A DSCR loan, or debt service coverage ratio loan, is a type of NONQM (non-qualifying mortgage) loan that is used to finance income-producing properties such as rental properties, commercial properties, and certain types of investment properties. The DSCR ratio is a financial metric that measures a property’s ability to generate enough income to cover its debt payments.
 
To calculate the DSCR, the lender takes the net operating income (NOI) of the property and divides it by the total debt service (loan payments). The resulting ratio is expressed as a percentage. For example, if the NOI is $100,000 and the total debt service is $80,000, the DSCR would be 1.25 (100,000/80,000). A DSCR of 1.25 means that the property generates 25% more income than the debt payments.
 
Lenders typically require a minimum DSCR ratio in order to approve a loan, which varies depending on the lender and type of loan. Generally, a higher DSCR ratio is considered more favorable and indicates a stronger ability to repay the loan.
 
A DSCR loan is useful for borrowers who want to purchase or refinance an income-producing property and want to use the rental income to repay the loan. This type of loan can be more flexible than traditional loans, as lenders may be more willing to consider alternative forms of income, such as rental income, when evaluating a borrower’s ability to repay the loan.
 
DSCR loans may be used for a variety of properties, such as single-family homes, multi-unit buildings, commercial properties, and more. They can be either fixed-rate or adjustable-rate loans, and have varying terms and amortization periods.
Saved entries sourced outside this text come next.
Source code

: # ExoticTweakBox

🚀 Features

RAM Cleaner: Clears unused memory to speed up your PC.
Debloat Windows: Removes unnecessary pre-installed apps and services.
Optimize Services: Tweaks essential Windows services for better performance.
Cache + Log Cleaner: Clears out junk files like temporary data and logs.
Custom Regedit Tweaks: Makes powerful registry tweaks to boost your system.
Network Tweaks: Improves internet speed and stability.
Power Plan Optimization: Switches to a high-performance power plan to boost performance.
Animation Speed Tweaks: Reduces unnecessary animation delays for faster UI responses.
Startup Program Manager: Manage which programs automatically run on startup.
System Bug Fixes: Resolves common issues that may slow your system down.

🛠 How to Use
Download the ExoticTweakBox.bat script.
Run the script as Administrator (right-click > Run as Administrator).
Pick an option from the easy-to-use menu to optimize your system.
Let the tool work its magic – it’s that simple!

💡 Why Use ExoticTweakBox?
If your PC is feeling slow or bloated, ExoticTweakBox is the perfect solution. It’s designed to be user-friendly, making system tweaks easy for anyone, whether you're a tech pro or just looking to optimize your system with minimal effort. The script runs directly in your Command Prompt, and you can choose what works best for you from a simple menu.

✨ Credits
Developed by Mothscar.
It’s important to note that DSCR loans can be more complex than traditional loans, and you should be prepared to provide detailed financial  information and have a good understanding of the rental market and cash flow projections.
 
Another thing to note on the DSCR loan is that many banks that offer this option will only use rental projections based off of appraised long term rentals.  So if you are planning on using a DSCR loan on a short term rental property, ask your broker to make sure they use historical short term rental rates when calculating what the property can generate.  This is especially important on Maui where most of the condos that are approved for short term rentals won’t make sense from a long term rental perspective, but will generate a healthy amount of income based off of short term rental rates.  If the property is in a hotel zone the banks should absolutely take into account short term rental rates.